Site information
- Type: Fortress
- Controlled by: Norway

Location
- Coordinates: 58°05′08″N 7°59′02″E﻿ / ﻿58.08556°N 7.98389°E

Site history
- Built: 1635
- In use: 1635-1658, 1848-1871

Garrison information
- Past commanders: Jørgen Bjelke

= Christiansø Fortress =

Historic Norwegian fortress

Christiansø Fortress is one of the historic Norwegian fortresses, which commands the western approaches to Flekkerøy harbor, just outside the present-day city of Kristiansand in Kristiansand Municipality in Agder county, Norway. The fortress was located on the small Slottsholmen island (now called Gammeløen or old island), just north of the large island of Flekkerøya.

==History==
In the early 17th century, the struggle between the Netherlands Navy and the Dunkirk pirates had spread into the Norwegian coastal waters in Sørlandet (southern Norway).

In June 1635, King Christian IV of Denmark-Norway was in his vessel which lay at anchor at Flekkerøy harbor.

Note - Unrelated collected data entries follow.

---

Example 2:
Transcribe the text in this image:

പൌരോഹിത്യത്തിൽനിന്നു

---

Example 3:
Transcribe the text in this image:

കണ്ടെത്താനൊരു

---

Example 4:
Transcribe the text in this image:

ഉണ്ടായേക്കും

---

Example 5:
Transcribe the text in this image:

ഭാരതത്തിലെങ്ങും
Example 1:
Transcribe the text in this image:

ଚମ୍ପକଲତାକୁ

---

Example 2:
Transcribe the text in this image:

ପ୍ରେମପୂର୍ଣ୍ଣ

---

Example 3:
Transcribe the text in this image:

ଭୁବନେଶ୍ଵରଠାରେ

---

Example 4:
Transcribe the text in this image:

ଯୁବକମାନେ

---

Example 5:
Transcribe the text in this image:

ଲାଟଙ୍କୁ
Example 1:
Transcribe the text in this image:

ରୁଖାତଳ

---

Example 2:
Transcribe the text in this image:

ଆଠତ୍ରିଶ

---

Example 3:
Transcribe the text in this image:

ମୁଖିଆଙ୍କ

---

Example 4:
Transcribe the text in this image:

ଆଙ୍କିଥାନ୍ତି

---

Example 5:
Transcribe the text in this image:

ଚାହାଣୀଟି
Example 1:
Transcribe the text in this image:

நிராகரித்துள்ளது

While there, he ordered construction of a naval base and Christiansø Fortress on small Slottsholmen island (now called Gammeløen or old island). The island commands the western approaches to Flekkerøy harbor, a port that was long frequented by ships of many nations. The town of Kristiansand was founded near there in 1641 to strengthen control of the area.

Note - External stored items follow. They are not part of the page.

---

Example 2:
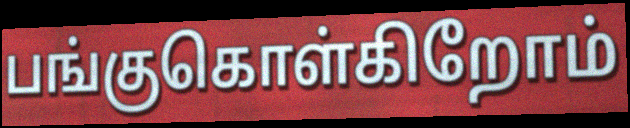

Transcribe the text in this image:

பங்குகொள்கிறோம்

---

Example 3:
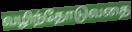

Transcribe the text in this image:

வழிந்தோடுவதை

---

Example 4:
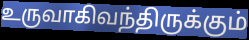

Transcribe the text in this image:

உருவாகிவந்திருக்கும்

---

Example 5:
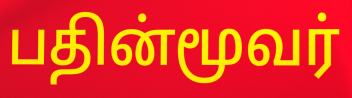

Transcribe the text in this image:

பதின்மூவர்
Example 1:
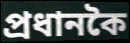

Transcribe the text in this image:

প্ৰধানকৈ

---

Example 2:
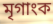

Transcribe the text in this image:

মৃগাংক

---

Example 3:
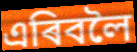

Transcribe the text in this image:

এৰিবলৈ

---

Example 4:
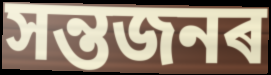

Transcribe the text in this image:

সন্তজনৰ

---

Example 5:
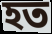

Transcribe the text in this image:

হত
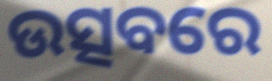
ଉତ୍ସବରେ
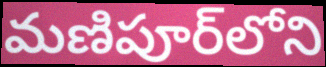
మణిపూర్‌లోని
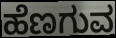
ಹೆಣಗುವ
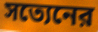
সত্যেনের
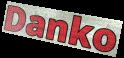
Danko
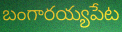
బంగారయ్యపేట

King Christian IV again visited Flekkerøy in 1644 during the Hannibal War.

While the Dutch-English war (1652–1654) was being fought Jørgen Bjelke was named lord of the region and commander of Christiansø Fortress to strengthen the defenses in the event that Oliver Cromwell's forces should attempt to seize it to prey on the extensive Dutch-Norwegian trade. Bjelke was later to play a major role in the Northern War.

Construction on the fortress was never completed. When the danger from Cromwell ceased, this fort was abandoned and replaced by the more strategically located Fredriksholm Fortress, which commanded both approaches to the harbor, in 1658.

The focus of defense moved to the town of Kristiansand in 1672, with the Christiansholm Fortress, much of which still survives.

During the Dano-German War of 1848 and through the Crimean War the forts at Christiansø and Fredriksholm were returned to service. The two islands were evacuated and the fortifications closed in 1871.

Although centuries old, the fortresses at Flekkerøy did not see combat until the German invasion on the 9th of April, 1940.